Las resoluciones aprobadas al final por la Cámara y que, como es sabido, raramente se cumplen, han servido para mostrar la falta de acuerdos entre populares y socialistas y la utilización de la mayoría relativa para disciplinar, con premios y castigos, a la medida de la situación, sus relaciones con los minoritarios. Sin embargo, sobre la gran cuestión de Estado que, como tal, enunciado y anunciada por el Gobierno y que así debiera haber sido tratada, el proceso de paz, prefiguración de la normalización institucional en el País Vasco, sólo quedó la frustración. Y al parecer, en virtud de dos obstáculos que una habilidad mediana hubiera podido sortear.

En efecto, una resolución consensuada sobre la cuestión tropezó, ante todo, con el tema de la política penitenciaria y, en segundo término, con la idea recurrente del nuevo foro de fuerzas políticas vascas.

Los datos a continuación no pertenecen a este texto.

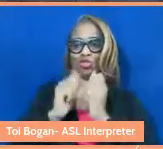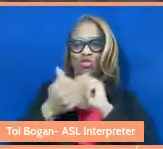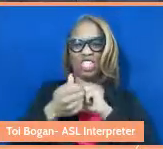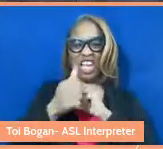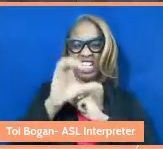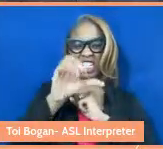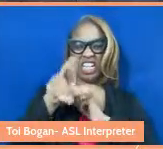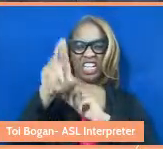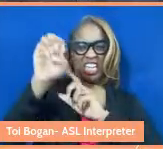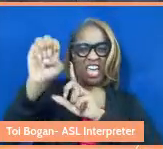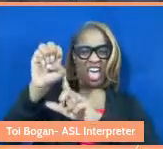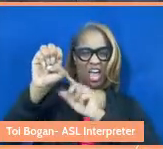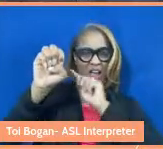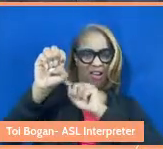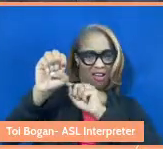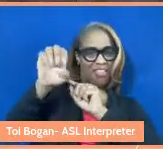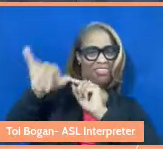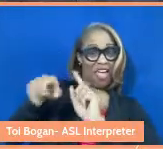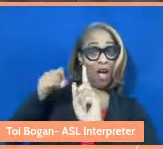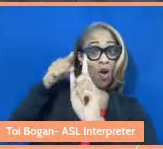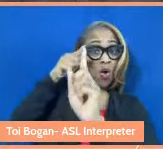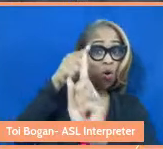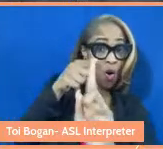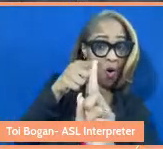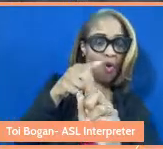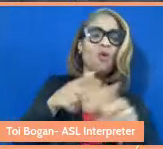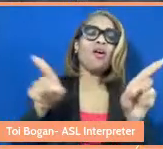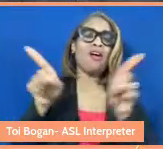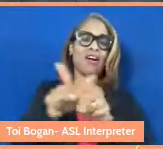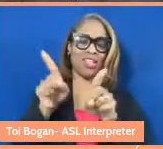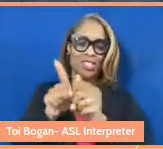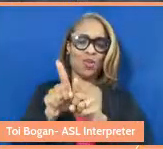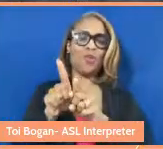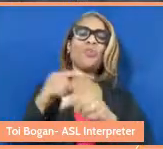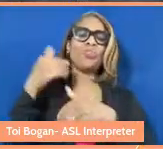is the goal as well as the process for me. Thank you for asking that question.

Lo primero es la consecuencia de no haber puesto en práctica los caminos de política penitenciaria unánimemente acordados ya en dos ocasiones por el Congreso o, lo que es aún peor, haber adoptado medidas de política penitenciaria sin la suficiente puesta en escena para ser tomadas como tal. A mi juicio, el Gobierno no es, en este campo, tan inmovilista como parece; pero lo cierto es que se empeña en parecerlo y no puede extrañar que no obtenga el respaldo necesario para reiterar las resoluciones que pasan, después, por papel mojado.

En cuanto a lo segundo, si algo es evidente es que los diferentes foros y frentes oficiales y oficiosos que han ido protagonizando la política vasca, sin negar la utilidad que en su momento hayan podido tener, tanto global como frente a determinados sectores de opinión, carecen del vigor necesario para encarar el futuro. De ahí la utilidad de la nueva Mesa, como la que en su día propusiera el Lehendakari Ardanza y tan frívolamente se rechazó. Que esta nueva Mesa hubiera sido lanzada ahora desde las Cortes Generales creo que hubiera sido un triunfo del Estado y no, precisamente, síntoma de su disgregación. Pero es claro que no todos los púgiles son estadistas.